Higher values favor field completeness, lower values favor query completeness. Adjusting this parameter will also affect which element is selected as the best.

elementSimilarity

output.default

"max( (0.35*p + 0.15*o + 0.30*q + 0.20*f) * w)"

Describes how the default output should be calculated. The value must be on the form aggregator(expression). The expression is used to combine the low-level similarity measures between the query and individual elements in the field that matched the query. The aggregator will be used to aggregate the output of the expression across matched elements. The available aggregators are max, avg and sum. The available expression operators are +, -, *, / and ^. Parentheses may be used to override default operator precedence. Note that you must quote the expression using "expression". Terminals can be numbers or any of the following symbols:

p	normalized proximity measure
o	normalized term ordering measure
q	normalized query coverage
f	normalized field coverage
w	element weight

output.name N/A Define an additional feature output called name. The value describes how the output should be calculated and has the same syntax as the default output described above. Example create a new output which can be accessed as elementSimilarity(tags).sumW: elementSimilarity(tags).output.sumW: "sum(w)"

attributeMatch

fieldCompletenessImportance

0.05

A number between 0 and 1 that determines the importance of field completeness in relation to query completeness in the match and completeness metrics.

maxWeight 256 The maximal weight when calculating attributeMatch(<name>).normalizedWeight. Weights higher than this will not have any effect on this feature.

closeness

maxDistance

9013305.0

The maximal distance when calculating closeness(<name>). Distances higher than this will not have any effect on this feature. The default is about 1000 km (1 km is about 9013.305 microdegrees).

scaleDistance

45066.525

Basic scale for distances when calculating closeness(<name>).logscale. The default is about 5 km.

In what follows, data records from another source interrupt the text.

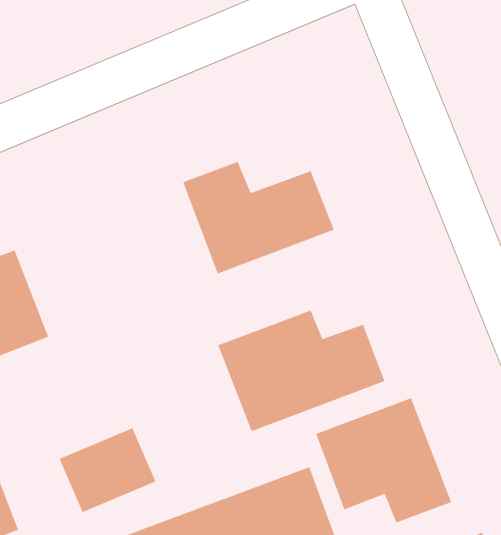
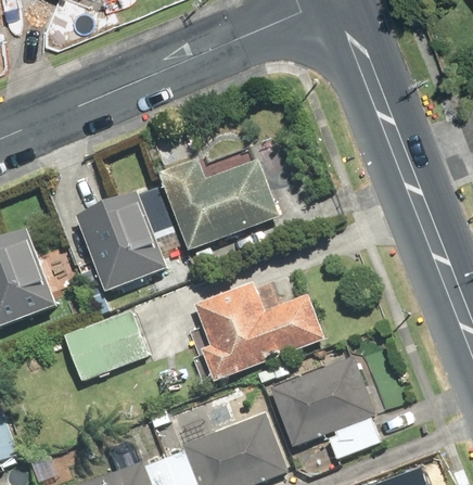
building: none -> [76,193,164,290]
building: [59,427,156,513] -> [59,310,140,382]

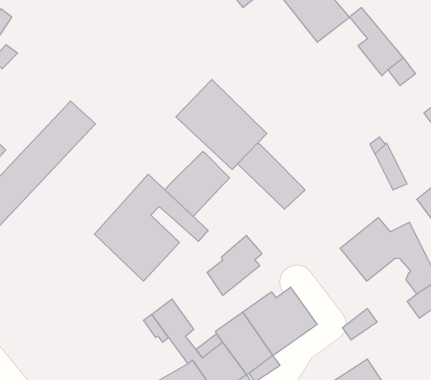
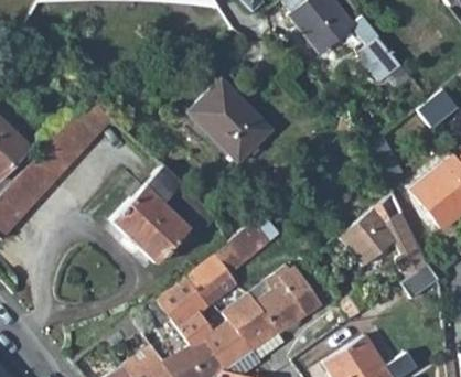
building: [238,143,305,209] -> none
building: [165,151,230,217] -> none
building: none -> [184,256,236,308]

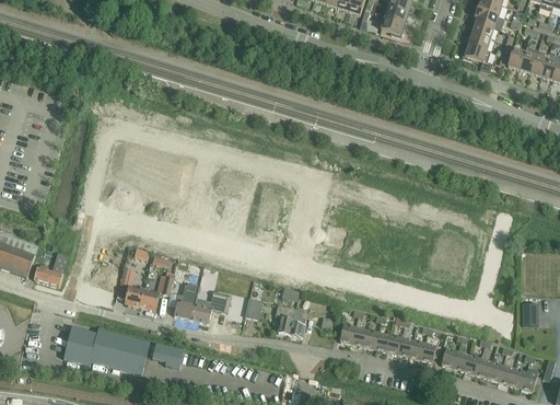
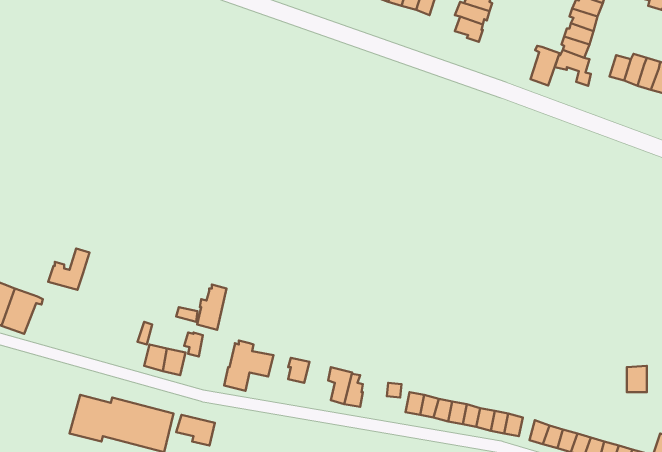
building: none -> [530,46,560,86]
building: [34,253,68,287] -> [48,248,90,290]
building: [174,282,198,320] -> [197,285,226,330]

Deprecated: use halfResponse instead

halfResponse 593861.739 The distance that should give an output of 0.5 when calculating closeness(<name>).logscale. The default is about 65.89 km (must be in the range [1, maxDistance/2>). Use this parameter to fine-tune the distance range where half of the dynamics of the logscale function will be used.

freshness

maxAge

3*30*24*60*60

The maximal age in seconds when calculating freshness(<name>). Ages older than this will not have any effect on this feature. The default is about 3 months.

halfResponse 7*24*60*60 The age in seconds that should give an output of 0.5 when calculating freshness(<name>).logscale. The default is 7 days (must be in the range [1, maxAge/2>). Use this parameter to fine-tune the age range where half of the dynamics of the logscale function will be used.

random

seed

Current time in microseconds

The random seed.

randomNormal

seed

Current time in microseconds

The random seed for randomNormal.

foreach

maxTerms

Specifies how many query term indices to iterate over ([0, maxTerms>) when using dimension terms.